(Stored data)
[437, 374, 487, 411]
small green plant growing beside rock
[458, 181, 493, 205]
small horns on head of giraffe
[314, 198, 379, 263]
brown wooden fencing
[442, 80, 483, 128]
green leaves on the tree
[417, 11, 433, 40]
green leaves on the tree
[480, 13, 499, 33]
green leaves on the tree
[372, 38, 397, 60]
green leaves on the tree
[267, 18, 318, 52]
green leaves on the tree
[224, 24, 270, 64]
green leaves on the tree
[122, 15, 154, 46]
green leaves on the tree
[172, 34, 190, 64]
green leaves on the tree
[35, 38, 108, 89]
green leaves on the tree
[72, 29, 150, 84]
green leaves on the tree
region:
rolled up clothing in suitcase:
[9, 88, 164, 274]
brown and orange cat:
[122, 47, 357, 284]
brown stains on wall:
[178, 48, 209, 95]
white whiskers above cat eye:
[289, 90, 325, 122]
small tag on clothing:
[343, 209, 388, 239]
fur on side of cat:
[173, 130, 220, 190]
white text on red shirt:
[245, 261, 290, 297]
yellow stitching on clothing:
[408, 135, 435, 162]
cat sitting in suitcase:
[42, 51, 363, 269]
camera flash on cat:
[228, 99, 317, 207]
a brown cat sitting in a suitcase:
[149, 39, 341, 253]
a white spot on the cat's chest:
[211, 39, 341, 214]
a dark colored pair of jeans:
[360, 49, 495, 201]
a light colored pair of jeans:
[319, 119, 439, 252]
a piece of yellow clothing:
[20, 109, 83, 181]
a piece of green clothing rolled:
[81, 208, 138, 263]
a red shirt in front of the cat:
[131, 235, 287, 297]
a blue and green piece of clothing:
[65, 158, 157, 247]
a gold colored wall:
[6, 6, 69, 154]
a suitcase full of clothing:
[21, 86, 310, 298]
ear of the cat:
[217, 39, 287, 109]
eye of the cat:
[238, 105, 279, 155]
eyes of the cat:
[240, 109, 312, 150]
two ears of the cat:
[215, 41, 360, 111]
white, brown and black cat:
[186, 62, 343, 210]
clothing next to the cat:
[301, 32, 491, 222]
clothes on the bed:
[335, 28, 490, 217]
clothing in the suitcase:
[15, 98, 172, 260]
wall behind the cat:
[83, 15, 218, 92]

#### TASK DETAILS:
Copy out the whole listing above, substituting "travel bag" for every "suitcase" and leaving everything else unchanged.

#### ANSWER SECTION:
[437, 374, 487, 411]
small green plant growing beside rock
[458, 181, 493, 205]
small horns on head of giraffe
[314, 198, 379, 263]
brown wooden fencing
[442, 80, 483, 128]
green leaves on the tree
[417, 11, 433, 40]
green leaves on the tree
[480, 13, 499, 33]
green leaves on the tree
[372, 38, 397, 60]
green leaves on the tree
[267, 18, 318, 52]
green leaves on the tree
[224, 24, 270, 64]
green leaves on the tree
[122, 15, 154, 46]
green leaves on the tree
[172, 34, 190, 64]
green leaves on the tree
[35, 38, 108, 89]
green leaves on the tree
[72, 29, 150, 84]
green leaves on the tree
region:
rolled up clothing in travel bag:
[9, 88, 164, 274]
brown and orange cat:
[122, 47, 357, 284]
brown stains on wall:
[178, 48, 209, 95]
white whiskers above cat eye:
[289, 90, 325, 122]
small tag on clothing:
[343, 209, 388, 239]
fur on side of cat:
[173, 130, 220, 190]
white text on red shirt:
[245, 261, 290, 297]
yellow stitching on clothing:
[408, 135, 435, 162]
cat sitting in travel bag:
[42, 51, 363, 269]
camera flash on cat:
[228, 99, 317, 207]
a brown cat sitting in a travel bag:
[149, 39, 341, 253]
a white spot on the cat's chest:
[211, 39, 341, 214]
a dark colored pair of jeans:
[360, 49, 495, 201]
a light colored pair of jeans:
[319, 119, 439, 252]
a piece of yellow clothing:
[20, 109, 83, 181]
a piece of green clothing rolled:
[81, 208, 138, 263]
a red shirt in front of the cat:
[131, 235, 287, 297]
a blue and green piece of clothing:
[65, 158, 157, 247]
a gold colored wall:
[6, 6, 69, 154]
a travel bag full of clothing:
[21, 86, 310, 298]
ear of the cat:
[217, 39, 287, 109]
eye of the cat:
[238, 105, 279, 155]
eyes of the cat:
[240, 109, 312, 150]
two ears of the cat:
[215, 41, 360, 111]
white, brown and black cat:
[186, 62, 343, 210]
clothing next to the cat:
[301, 32, 491, 222]
clothes on the bed:
[335, 28, 490, 217]
clothing in the travel bag:
[15, 98, 172, 260]
wall behind the cat:
[83, 15, 218, 92]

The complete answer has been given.